This post first appeared at Macrobusiness
Not a day goes by when some economic commentator notes the ‘decoupling’ of economic growth of the developed and emerging economies. Europe looks almost certain to have a 2012 recession, and the US continues to have doggedly high unemployment with very soft conditions all around. Brazil, Russia, India and China, the BRICs, are meant to be taking up the slack, especially with domestic demand in China, to keep global growth on track.
But just as my suburb has a hard time decoupling from the rest of the city with which we trade our goods and services, the BRICs are nestled solidly in the layered courses of the integrated global economic masonry.

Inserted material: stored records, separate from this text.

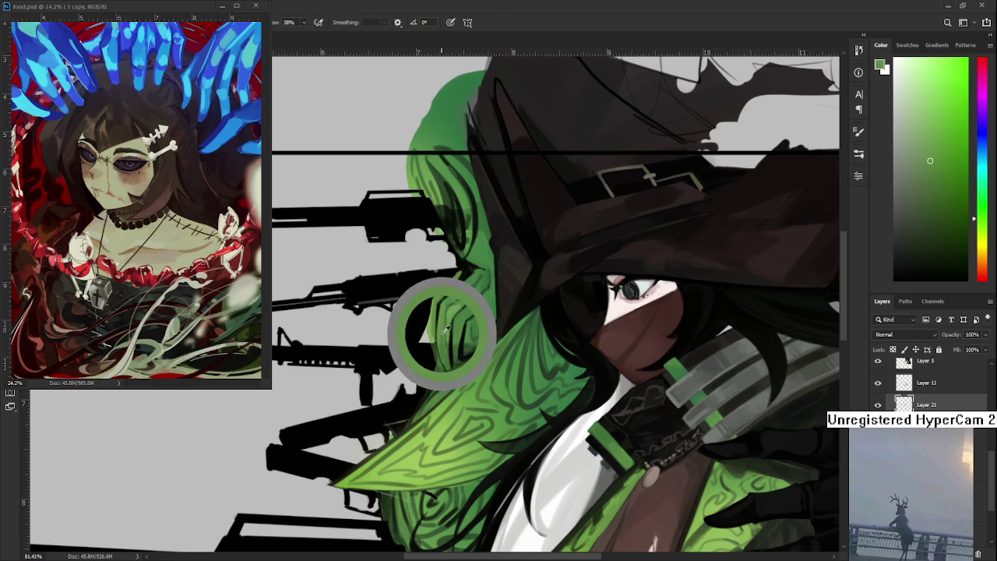
# - Continue the darker green swirl strokes along the edge, fine-tuning the sampled green
pyautogui.keyDown('alt'); pyautogui.click(446, 335); pyautogui.keyUp('alt')
pyautogui.keyDown('alt'); pyautogui.click(439, 344); pyautogui.keyUp('alt')
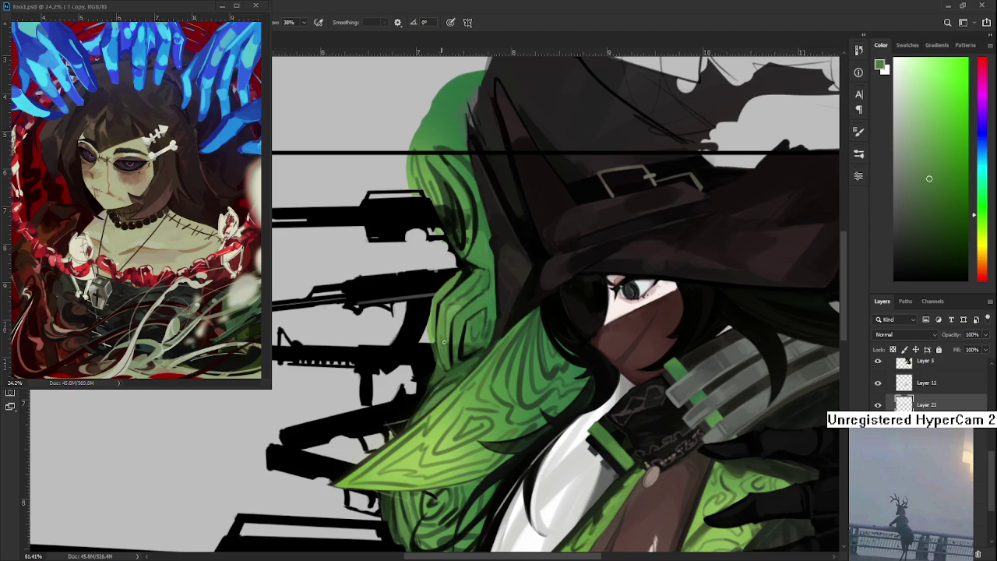
pyautogui.keyDown('alt'); pyautogui.click(443, 334); pyautogui.keyUp('alt')
pyautogui.keyDown('alt'); pyautogui.click(443, 337); pyautogui.keyUp('alt')
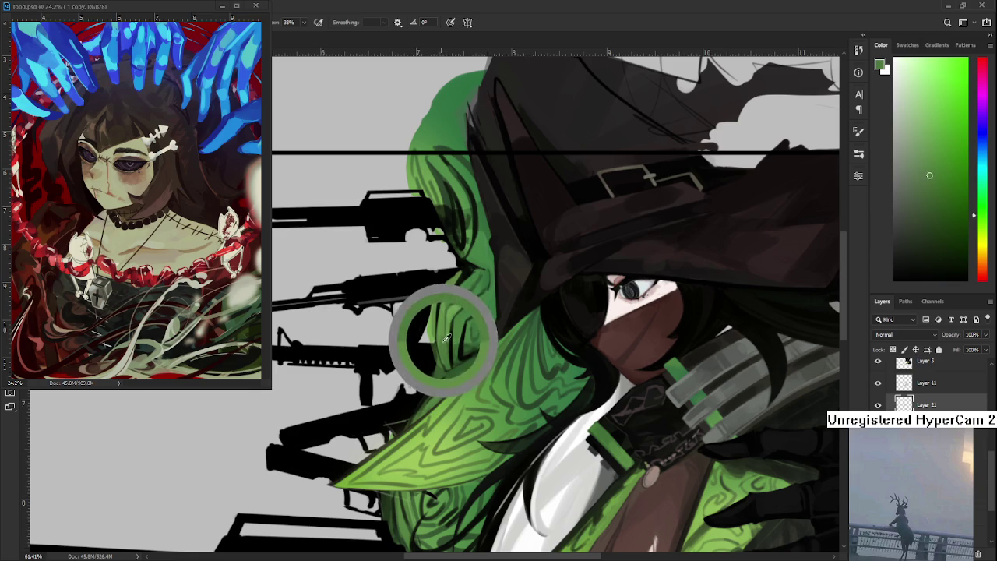
pyautogui.keyDown('alt'); pyautogui.click(445, 339); pyautogui.keyUp('alt')
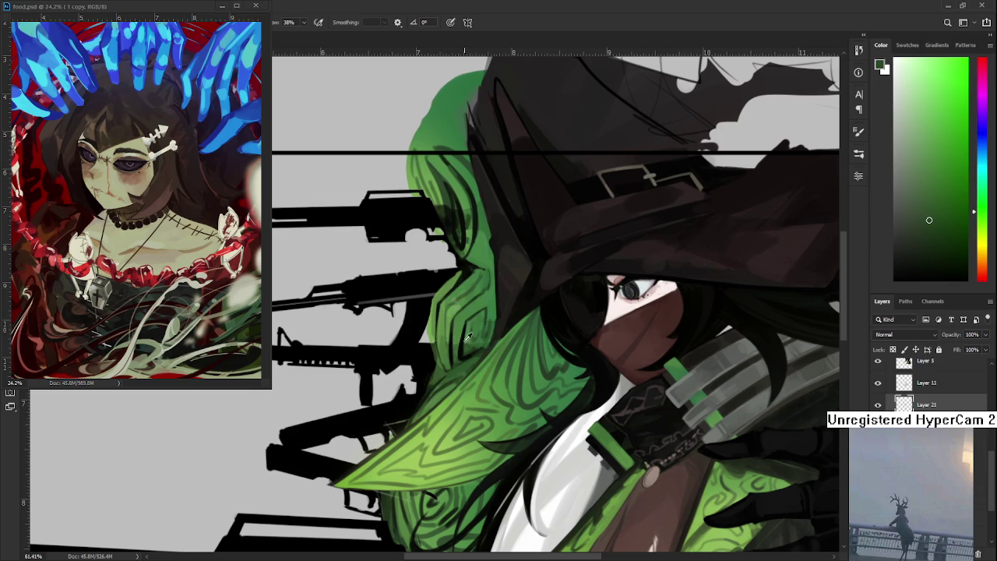
pyautogui.keyDown('alt'); pyautogui.click(454, 341); pyautogui.keyUp('alt')
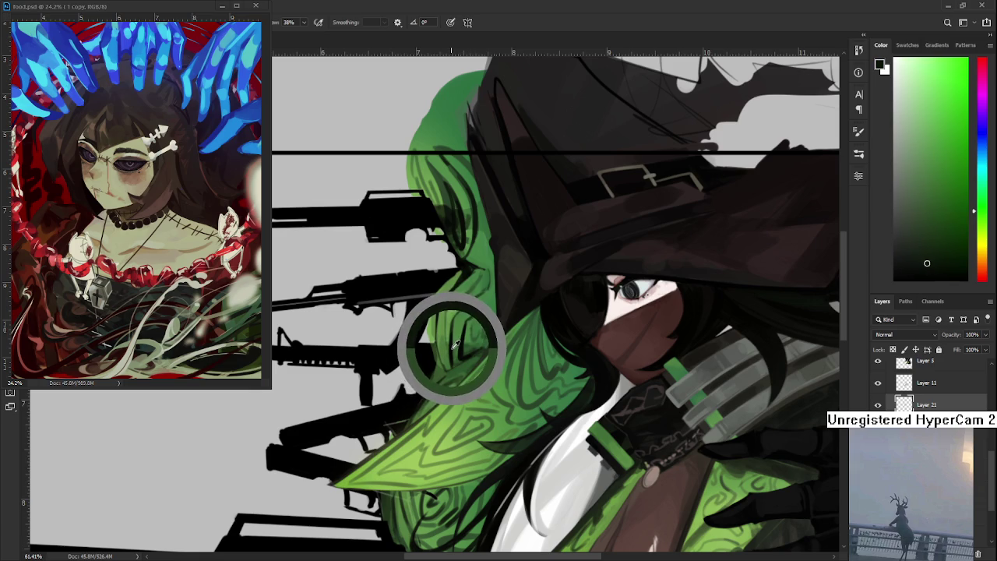
pyautogui.moveTo(454, 344); pyautogui.dragTo(454, 343)
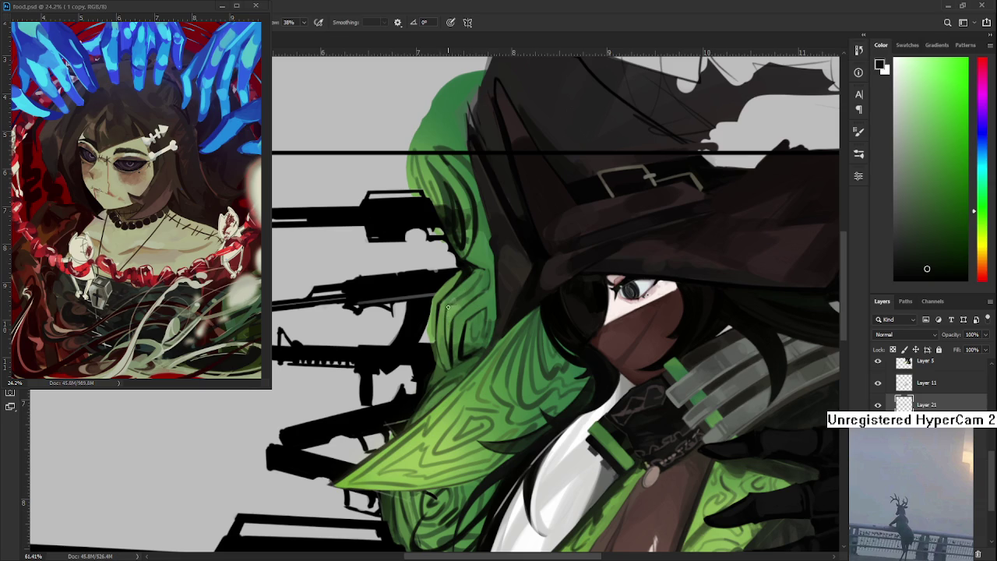
# - Add dark swirl strokes beside the middle rifles, alternating near-black hair colour with hood green
pyautogui.keyDown('alt'); pyautogui.click(485, 276); pyautogui.keyUp('alt')
pyautogui.keyDown('alt'); pyautogui.click(467, 283); pyautogui.keyUp('alt')
pyautogui.keyDown('alt'); pyautogui.click(469, 271); pyautogui.keyUp('alt')
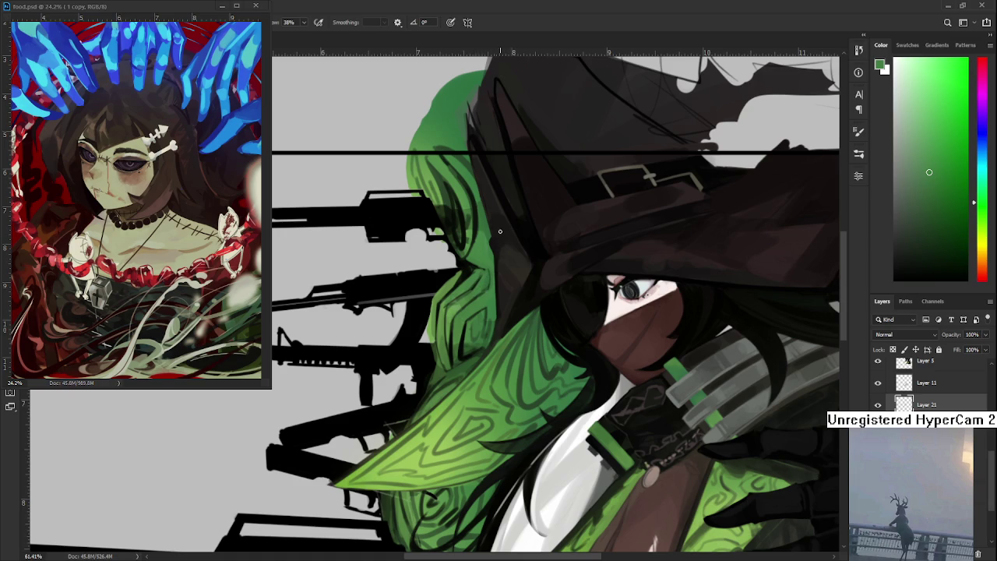
pyautogui.keyDown('alt'); pyautogui.click(478, 307); pyautogui.keyUp('alt')
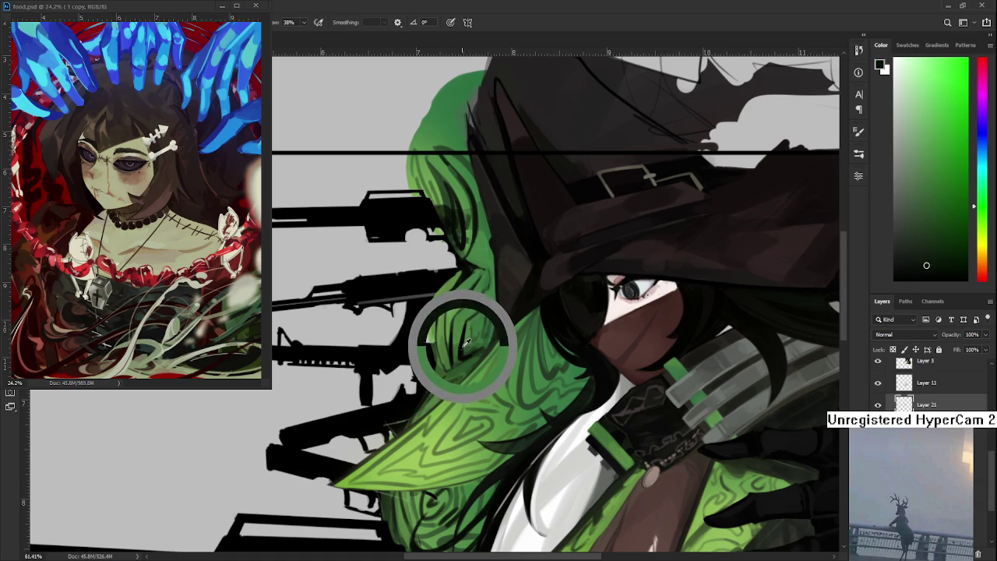
pyautogui.moveTo(462, 349); pyautogui.dragTo(432, 353)
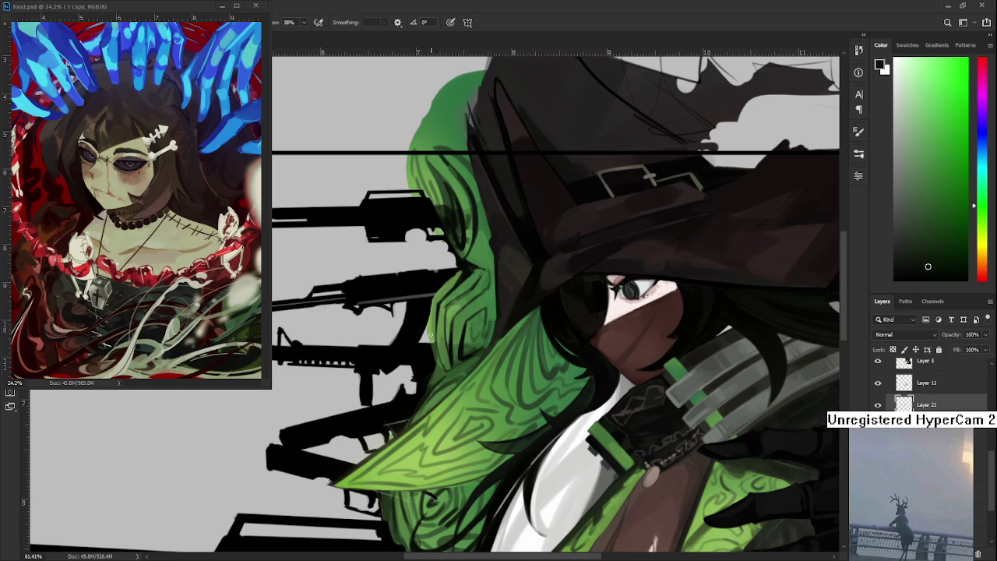
pyautogui.keyDown('alt'); pyautogui.click(435, 324); pyautogui.keyUp('alt')
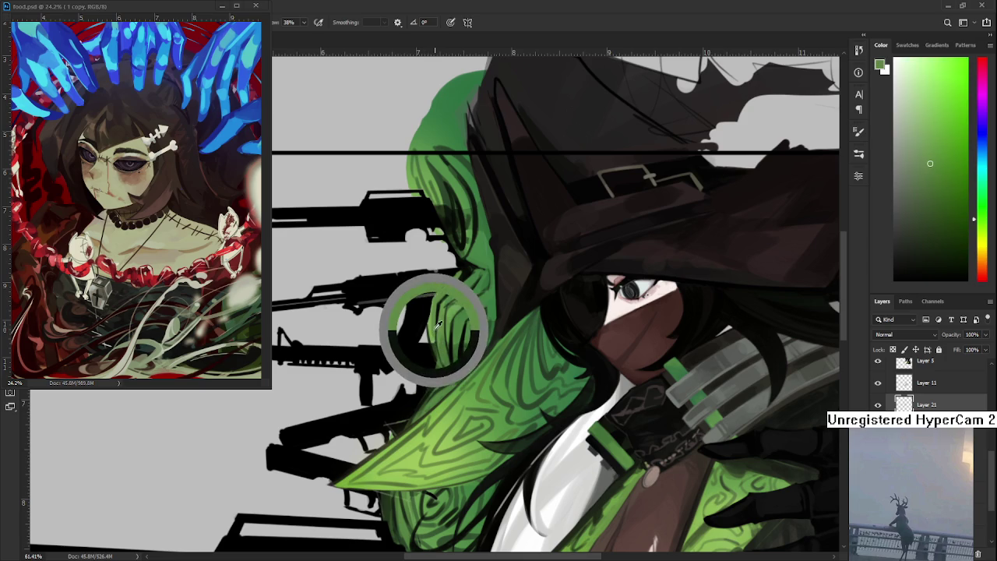
pyautogui.keyDown('alt'); pyautogui.click(434, 306); pyautogui.keyUp('alt')
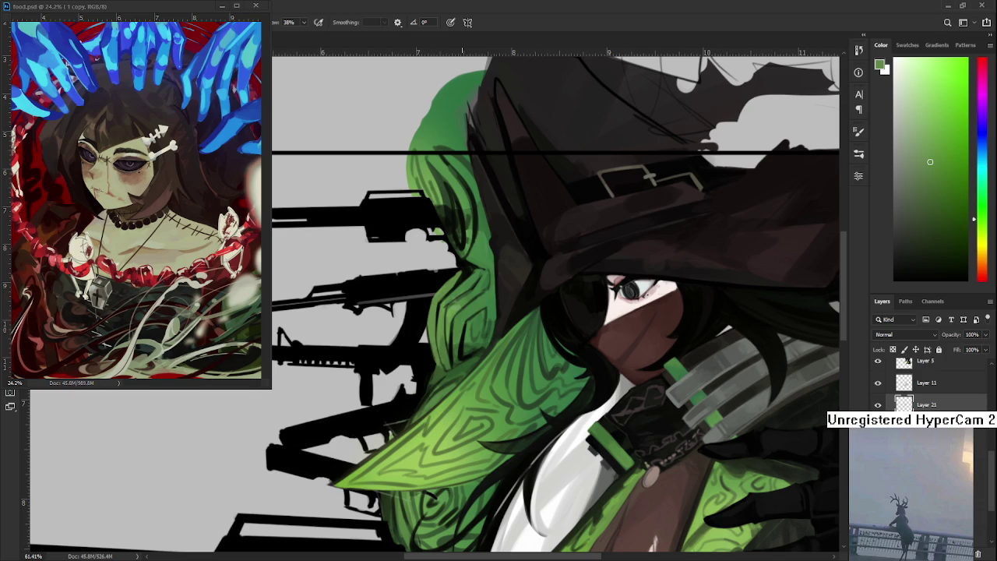
pyautogui.moveTo(461, 338); pyautogui.dragTo(531, 281)
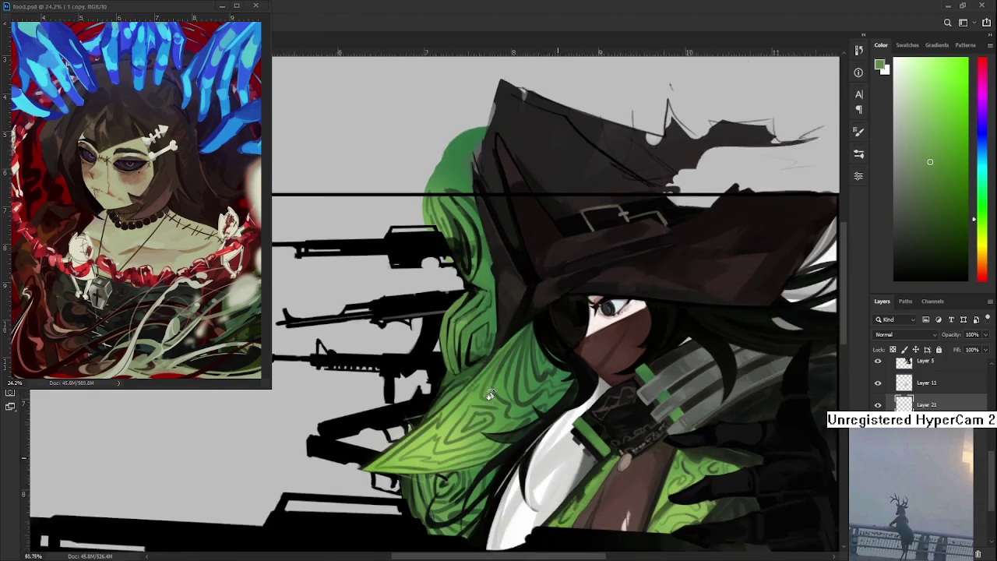
# - Sample a dark hood green and add swirl lines along the hood's lower left edge by the lower rifles
pyautogui.scroll(-2, 486, 392)
pyautogui.scroll(2, 485, 390)
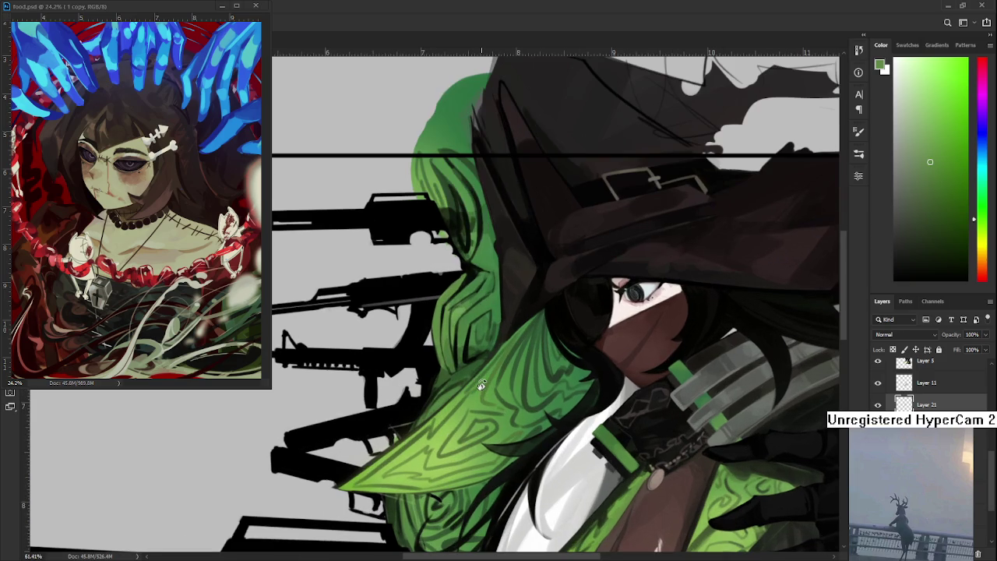
pyautogui.keyDown('alt'); pyautogui.click(456, 335); pyautogui.keyUp('alt')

In the least reported economic news of the month, Brazil’s GDP was flat in the September quarter. During 2010, Brazil’s economy grew 7.5%, while the year to September 2011 saw a mere 2.1% growth, with an obvious trend – down. I am not sure what is on the horizon turn this around for Brazil, apart from a surprise boost in economic activity in Europe and the US (chart from here):
India was expected, much like China, to continue to grow at double-digit rates, but has just recorded its slowest GDP growth for two years, at 6.9%. Particularly:
The manufacturing sector, which contributes nearly 16 percent of GDP, grew at a measly 2.7 percent, down from 7.8 percent a year ago. Agricultural output rose an annual 3.2 percent for the same period, down from5.4 percent a year ago.
The worst hit was mining, which showed a decline of 2.9 percent after growing by 8 percent in the same period last year.
Here is how Indian GDP growth has looked since 1990, with the September annual measure marked in addition to the annual measures:
The trend path for growth in India is looking to be heavily influenced by external factors. Of course, exports make up about 20% of the Indian economy, so one must take external conditions into consideration. Further, around 32% of the Indian economy is involved with capital investment, which can be easily scuttled should prevailing global market conditions render the financial returns unattractive.
Russia is bucking the trend a little, with GDP growth up from 3.4% annual in the second quarter, to 4.8% over the year to September 2011. Currently this appears stable, but relatively slow.
Which brings us to China. Well, I’m not sure what more I can add on China, but the image below shows that growth is remains high, but is doesn’t appear to be taking off in a hurry. Annual growth has been steadily falling for the past 18 months, from 12% in early 2010, to 9.4% in the latest data:
I am not one to criticize a bit of economic stability, and the higher rates of growth on a lower base do mean that the share of economic expansion of the BRIC is relatively high. But with these levels of growth I can’t see how the BRICs are meant to support the waning demand of the much larger western economies. In terms ofshares of the global economy, Japan is 8.75%, US at 26%, the EU15 at 26%. For the BRICs, Brazil is 2.4%, Russia is 1.9%, India is 2.3% and China is 7.5% – or 14.1% in total for the BRICs.
For some more perspective, the US military budget is about $1trillion pa, or half the size of the Brazilian economy, or two-thirds the size of the Russian economy.
Clearly, very strong growth rates from such a small economic base would be required to counteract even very moderate contractions in the developed world, and this is not visible in the trends we are seeing. You can’t simply decouple the globally integrated economy while capital and goods are traded freely.